### DATA:
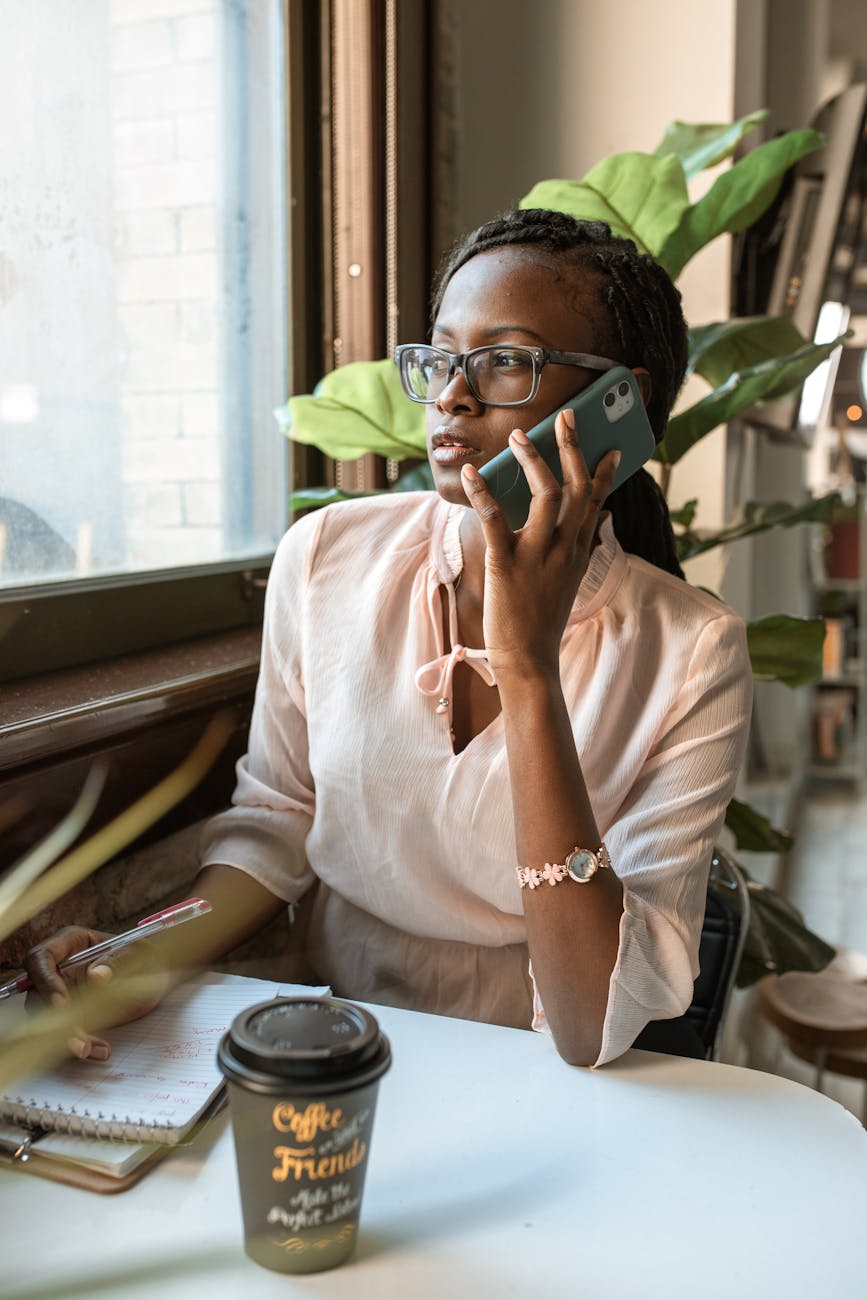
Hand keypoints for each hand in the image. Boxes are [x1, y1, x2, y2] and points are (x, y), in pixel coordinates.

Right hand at [24, 926, 168, 1060]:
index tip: (62, 1004)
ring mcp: (63, 991)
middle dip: (53, 1020)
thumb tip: (96, 976)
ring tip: (89, 1049)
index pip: (41, 957)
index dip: (46, 981)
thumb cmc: (144, 956)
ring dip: (66, 1037)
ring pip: (47, 1019)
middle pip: (38, 994)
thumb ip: (117, 960)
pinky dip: (81, 1044)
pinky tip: (100, 1050)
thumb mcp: (136, 954)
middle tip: (76, 1039)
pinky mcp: (71, 1014)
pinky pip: (65, 1032)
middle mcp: (60, 967)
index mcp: (71, 942)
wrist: (157, 977)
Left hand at [461, 407, 620, 678]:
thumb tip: (576, 530)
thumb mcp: (565, 585)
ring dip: (533, 460)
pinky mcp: (507, 564)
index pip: (597, 503)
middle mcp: (565, 549)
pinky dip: (483, 492)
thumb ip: (570, 554)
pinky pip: (495, 519)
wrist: (529, 662)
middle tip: (565, 418)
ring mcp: (538, 555)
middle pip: (577, 488)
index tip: (611, 447)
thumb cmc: (540, 624)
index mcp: (578, 553)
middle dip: (572, 449)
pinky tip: (472, 474)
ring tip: (518, 435)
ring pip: (546, 495)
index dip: (604, 473)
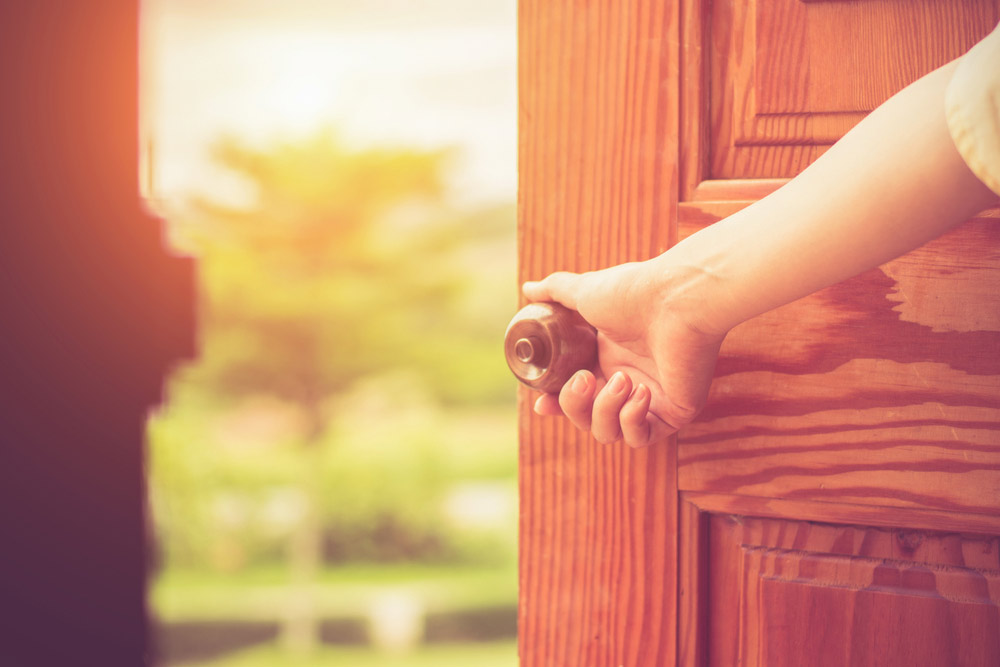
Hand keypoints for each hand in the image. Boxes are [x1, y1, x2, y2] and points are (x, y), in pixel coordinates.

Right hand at [522, 260, 726, 446]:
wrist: (676, 298)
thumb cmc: (634, 292)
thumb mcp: (583, 292)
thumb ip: (555, 292)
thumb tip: (527, 289)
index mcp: (606, 358)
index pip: (575, 396)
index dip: (556, 404)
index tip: (542, 402)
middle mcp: (628, 380)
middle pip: (586, 418)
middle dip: (576, 406)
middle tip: (585, 379)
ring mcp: (652, 399)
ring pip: (610, 433)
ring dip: (606, 411)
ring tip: (622, 379)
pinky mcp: (675, 411)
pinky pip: (643, 437)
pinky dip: (633, 420)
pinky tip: (641, 393)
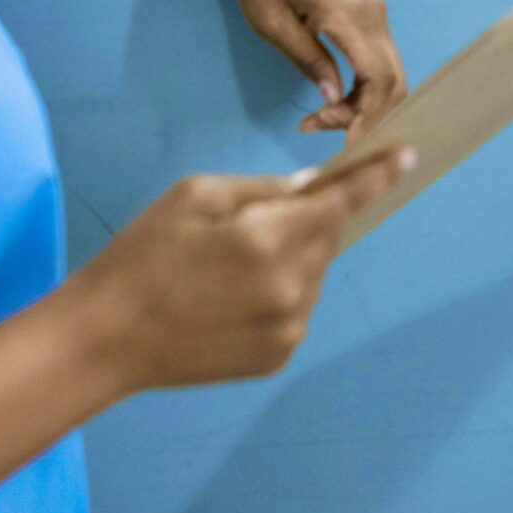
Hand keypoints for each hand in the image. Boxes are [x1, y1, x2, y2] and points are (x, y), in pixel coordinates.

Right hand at [67, 149, 414, 389]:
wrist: (104, 340)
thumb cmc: (141, 257)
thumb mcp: (195, 196)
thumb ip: (263, 190)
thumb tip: (312, 188)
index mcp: (269, 241)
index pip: (342, 202)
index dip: (377, 176)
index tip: (408, 156)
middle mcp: (290, 290)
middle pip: (326, 236)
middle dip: (304, 219)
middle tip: (246, 222)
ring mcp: (287, 330)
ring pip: (311, 273)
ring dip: (288, 258)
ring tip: (223, 268)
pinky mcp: (277, 357)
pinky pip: (294, 308)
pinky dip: (275, 293)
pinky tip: (226, 298)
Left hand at [212, 0, 407, 134]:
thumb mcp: (271, 23)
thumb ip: (307, 60)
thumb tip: (334, 97)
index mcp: (348, 14)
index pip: (378, 79)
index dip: (366, 118)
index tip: (342, 144)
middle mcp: (372, 11)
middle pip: (393, 80)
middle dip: (365, 115)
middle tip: (320, 125)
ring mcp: (373, 8)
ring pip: (388, 71)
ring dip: (363, 101)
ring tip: (319, 113)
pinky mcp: (366, 9)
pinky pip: (378, 56)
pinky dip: (363, 84)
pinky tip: (332, 94)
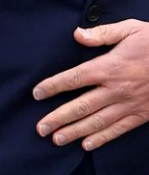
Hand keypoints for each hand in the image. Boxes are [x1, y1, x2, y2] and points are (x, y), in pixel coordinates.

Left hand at [34, 20, 148, 149]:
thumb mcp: (131, 29)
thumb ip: (102, 34)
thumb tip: (77, 35)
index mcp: (110, 67)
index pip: (74, 78)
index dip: (53, 86)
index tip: (36, 94)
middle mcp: (117, 88)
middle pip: (81, 106)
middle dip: (58, 118)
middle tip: (39, 128)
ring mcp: (130, 103)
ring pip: (97, 121)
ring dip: (75, 131)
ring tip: (56, 140)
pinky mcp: (143, 114)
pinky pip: (119, 128)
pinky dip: (102, 138)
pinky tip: (86, 145)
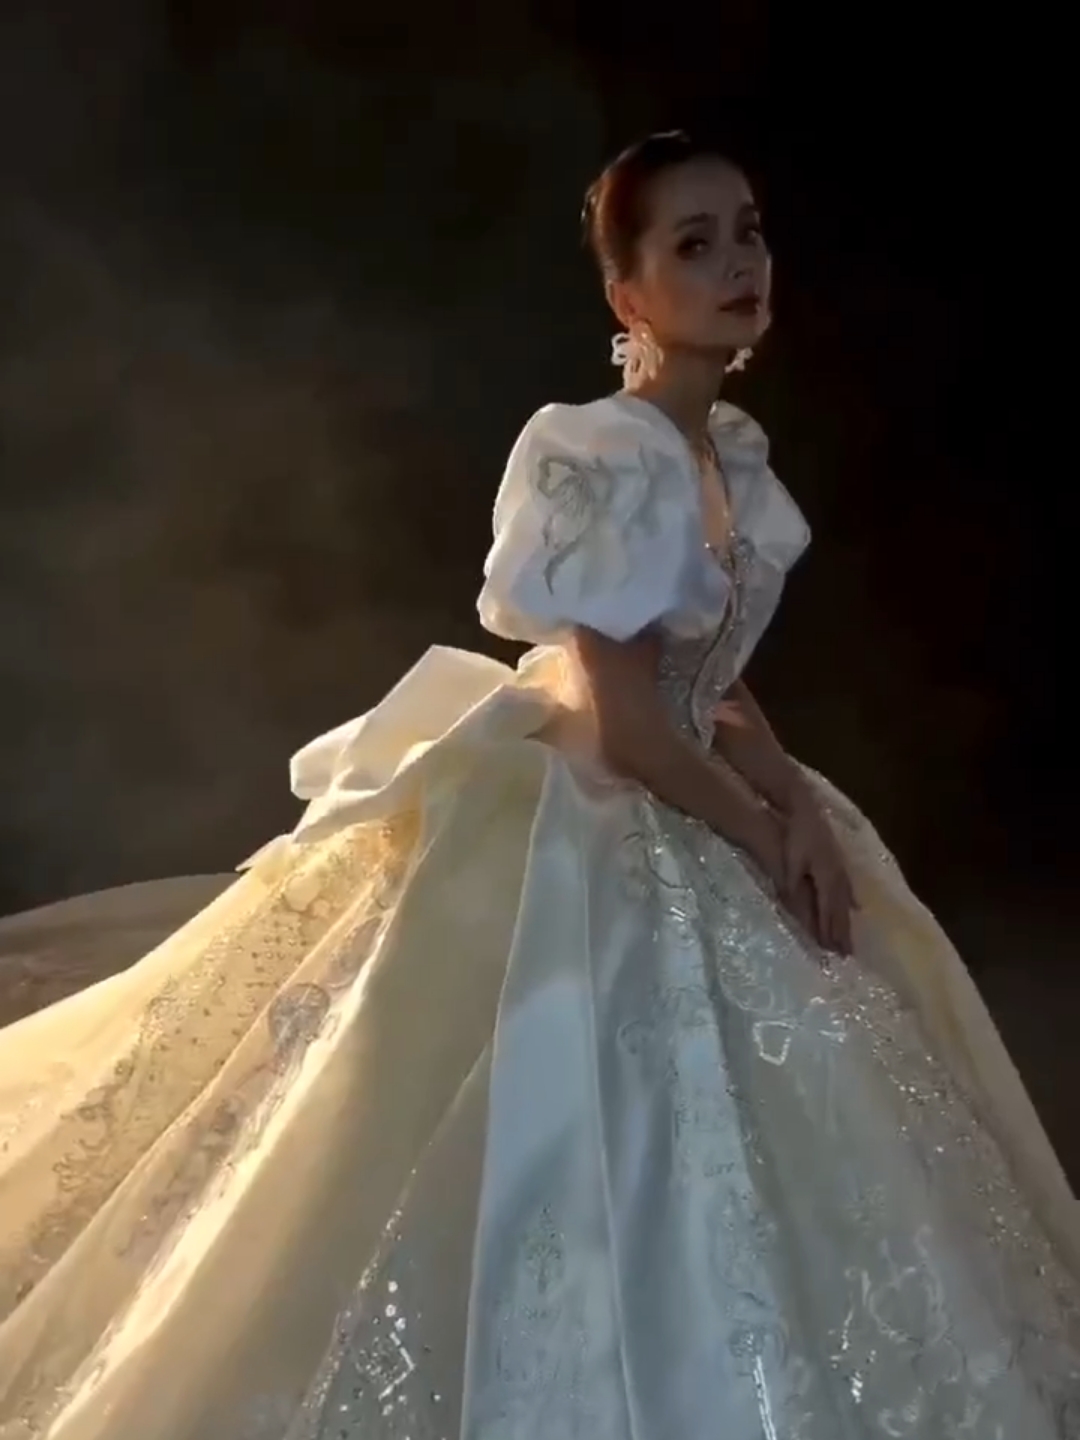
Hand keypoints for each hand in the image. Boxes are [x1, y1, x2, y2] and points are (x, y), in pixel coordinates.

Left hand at [781, 792, 855, 955]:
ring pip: (846, 900)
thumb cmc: (796, 835)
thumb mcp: (789, 863)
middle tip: (847, 955)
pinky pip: (848, 888)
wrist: (807, 809)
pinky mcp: (840, 861)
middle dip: (843, 932)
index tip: (833, 953)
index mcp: (827, 878)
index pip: (829, 912)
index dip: (830, 932)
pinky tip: (856, 906)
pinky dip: (851, 900)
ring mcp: (842, 868)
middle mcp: (839, 877)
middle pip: (841, 909)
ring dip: (847, 920)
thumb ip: (793, 889)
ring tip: (850, 939)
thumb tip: (798, 914)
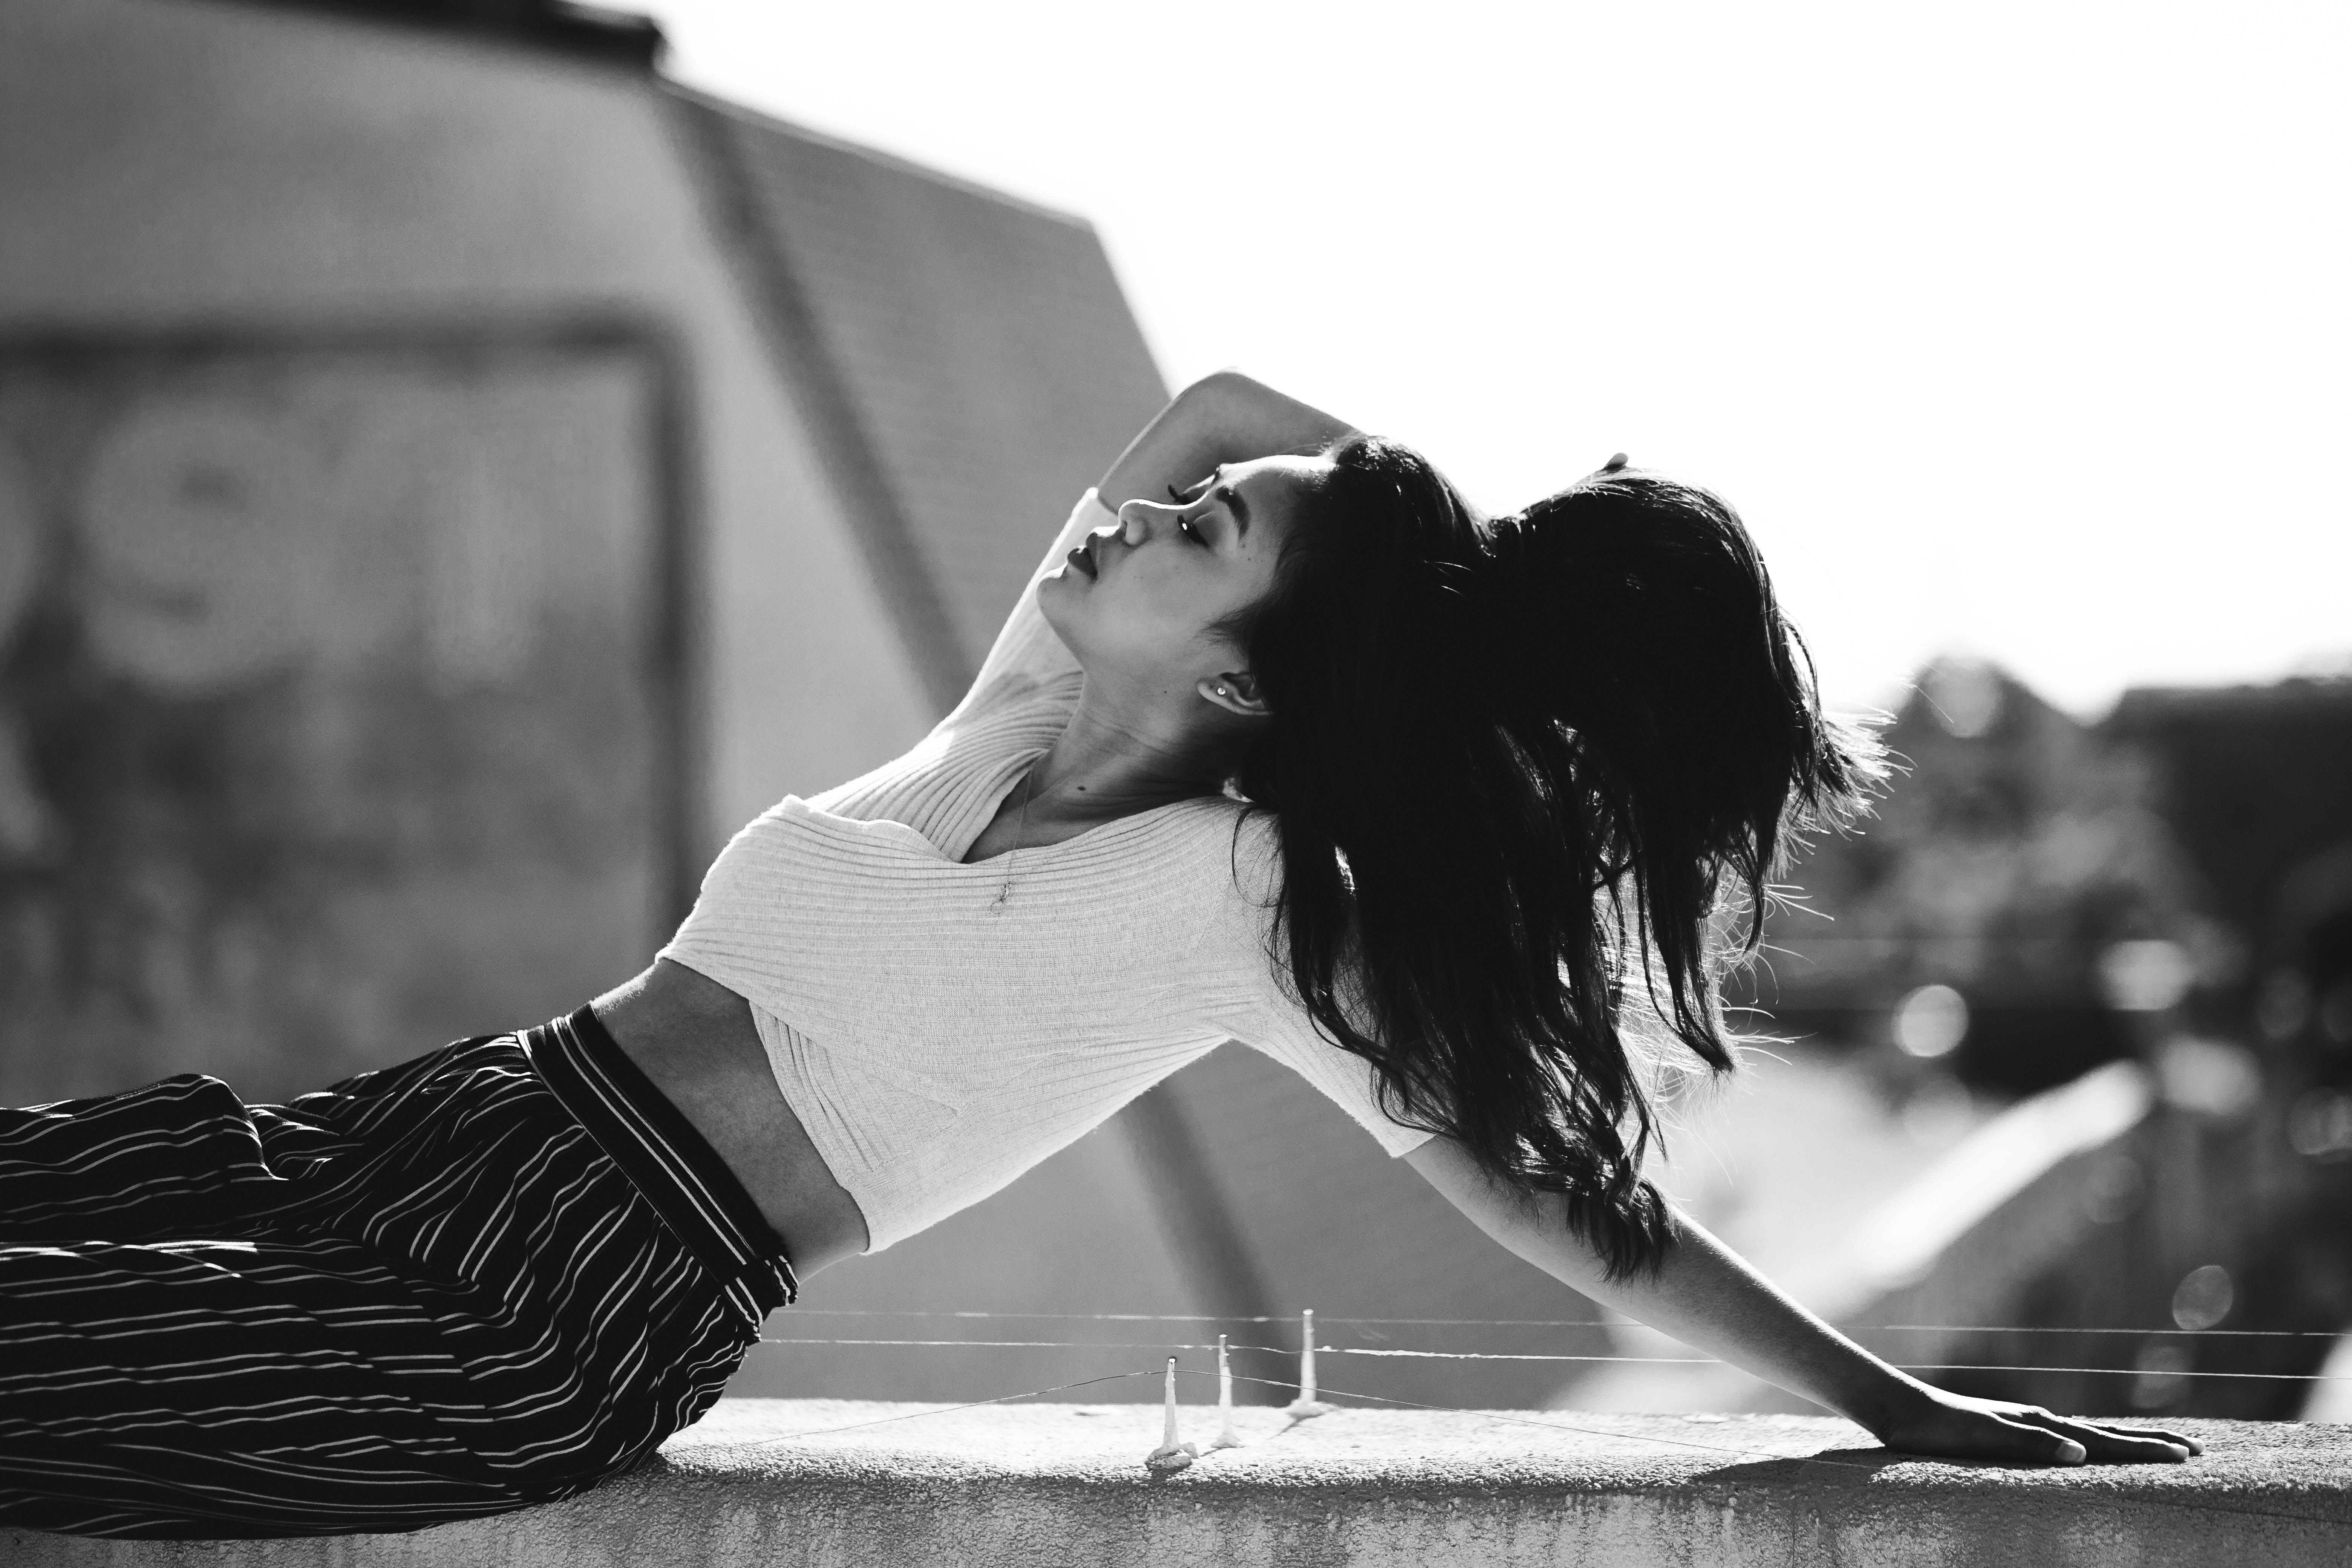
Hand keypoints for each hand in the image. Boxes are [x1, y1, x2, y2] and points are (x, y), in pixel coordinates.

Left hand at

### PROBLEM DETAILS:
Write out exactly the lines above, from the very first through the line containing "ring mcp: (538, 555)", both kept, with the pictures removed.

### WRITTEN ANSWER:
Hand keypoints for each hand in the image. Boxes are [x1, y1, x2, y2] and points are (x, y), in pixel coordinates.

Right hand at [24, 926, 168, 1060]:
index tip: (62, 1004)
ring mcp: (63, 991)
middle dip: (53, 1020)
thumb tip: (96, 976)
ring tip: (89, 1049)
index pip: (41, 957)
index dip: (46, 981)
thumb cmc: (144, 956)
ring dip: (66, 1037)
ring pip: (47, 1019)
middle pip: (38, 994)
thumb ip: (117, 960)
pinky dip: (81, 1044)
pinky tip: (100, 1050)
thumb mcp: (136, 954)
middle tip: (76, 1039)
pinky mcp: (71, 1014)
pinky pip: (65, 1032)
middle mcp: (60, 967)
index mcp: (71, 942)
wrist: (157, 977)
Left hand at [461, 407, 620, 678]:
thumb tip: (576, 530)
thumb mcp: (565, 585)
ring dip: (533, 460)
pinky mcp: (507, 564)
index pip: (597, 503)
middle mcp: (565, 549)
pinky dip: (483, 492)
thumb ip: (570, 554)
pinky pip: (495, 519)
wrist: (529, 662)
middle tip: (565, 418)
ring mcp: (538, 555)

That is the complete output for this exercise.